I look no further than my wife. Despite her greater intelligence, work ethic, and discipline, she was hindered by bearing children. She took twelve weeks of maternity leave for each of our three daughters, and she still had to hit the same annual sales number, not to mention the corporate experience she lost. There’s no way a child-bearing mother plays on the same field as a man.
Luckily, my wife outperforms male peers and leaves them babbling about breast envy, gives birth to three beautiful daughters, flies business trips and attends conferences in the throes of pregnancy while battling nausea, morning sickness, incontinence, and bloated extremities. Despite my position as primary parent, my wife still can cook, clean, and nurture circles around me (although this may reflect more on my own incompetence).
Generally speaking, though, women, if they worked the same hours under the same conditions as men, would outperform them. Not only do they deserve equal pay, they should be given higher salaries. And, ahem, I’m not just saying that to flatter.
As for parenting, there are practical double standards concerning sons and daughters, especially interaction with the opposite sex. I will be the overprotective father. When I heard about the National Sex Offender Registry, I went online, plugged in our zip code and address, and discovered every neighborhood in Seattle is Pervert Central, the computer screen dotted by red, yellow, blue, and green dots indicating offenders of various levels.
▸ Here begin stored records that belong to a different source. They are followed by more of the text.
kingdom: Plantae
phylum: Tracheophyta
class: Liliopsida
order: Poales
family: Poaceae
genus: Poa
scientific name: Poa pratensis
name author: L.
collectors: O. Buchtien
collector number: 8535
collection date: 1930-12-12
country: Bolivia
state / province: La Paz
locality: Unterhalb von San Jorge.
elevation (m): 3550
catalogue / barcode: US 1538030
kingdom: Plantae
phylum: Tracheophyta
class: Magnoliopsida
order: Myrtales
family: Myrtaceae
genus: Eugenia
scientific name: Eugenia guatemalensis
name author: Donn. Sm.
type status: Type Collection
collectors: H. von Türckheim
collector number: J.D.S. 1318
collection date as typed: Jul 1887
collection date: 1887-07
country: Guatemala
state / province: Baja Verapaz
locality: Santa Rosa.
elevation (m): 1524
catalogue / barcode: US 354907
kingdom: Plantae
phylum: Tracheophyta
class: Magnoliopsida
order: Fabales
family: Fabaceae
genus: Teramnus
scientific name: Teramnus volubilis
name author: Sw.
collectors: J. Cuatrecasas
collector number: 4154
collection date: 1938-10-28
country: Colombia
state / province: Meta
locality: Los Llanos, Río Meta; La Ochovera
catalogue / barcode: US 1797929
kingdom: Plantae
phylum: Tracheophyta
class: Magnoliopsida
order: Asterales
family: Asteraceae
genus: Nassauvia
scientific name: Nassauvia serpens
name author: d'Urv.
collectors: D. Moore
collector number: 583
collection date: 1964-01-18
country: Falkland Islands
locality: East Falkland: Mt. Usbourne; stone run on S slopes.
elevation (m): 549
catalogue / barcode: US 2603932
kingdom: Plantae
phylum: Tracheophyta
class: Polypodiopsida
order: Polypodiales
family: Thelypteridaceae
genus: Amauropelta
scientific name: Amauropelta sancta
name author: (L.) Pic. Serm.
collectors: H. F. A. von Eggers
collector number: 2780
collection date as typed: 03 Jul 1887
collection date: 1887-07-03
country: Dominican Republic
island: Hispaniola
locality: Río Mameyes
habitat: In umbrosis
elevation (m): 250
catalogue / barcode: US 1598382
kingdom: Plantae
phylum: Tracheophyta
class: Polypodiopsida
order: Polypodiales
Every icon represented a male, except for one: Mary Kay Letourneau. She lives a couple miles away with her former student, Villi Fualaau. Though I am freaked out about the male predators, Mary Kay not so much. Unlike a male ex-con, she could live on our street and I’d be fine. Am I chauvinist?
Then there is circumcision. Female circumcision, rightly called genital mutilation, is considered a human rights’ crime by the United Nations. Look no further than Alice Walker’s Possessing the Secret of Joy to witness the horrors of the practice. What about male circumcision? I have two younger sisters. One married a Norwegian, and the other married a Thai-American.; neither brother-in-law is circumcised. Between them I have three nephews, also uncircumcised. I am circumcised, and my wife and I had decided our sons would be, though this turned out moot. Extra sensitivity and a few millimeters added may have benefits, but, like most satisfied circumcised males, I do not claim to be a victim of genital mutilation. Talking to my sisters, though, you would think men suffer equally under the knife. They have taken the positions of their husbands, that circumcision inflicts pain and contradicts nature. I back the parental right to be pro-choice on this one.
I’ll concede standards makes sense occasionally, college entrance requirements, for one, although I suspect, when future science determines men intellectually inferior, there will be a twisted form of affirmative action and universities will favor men with lower scores. Still, I shout, in the name of expedience, that we should embrace the double standard without compunction.

When you say it, it makes so much sense… But could be biased.
On one point I beg to differ.
I spent a year as a stage manager of a small-medium venue.
The women’s bathroom was always UNBELIEVABLE following a show. Like chimpanzees had engaged in a territory fight over the rotting carcass of a plantain tree.
We talked about this post in my Women’s Psyc class yesterday. It was perfectly fitting and my professor loved it.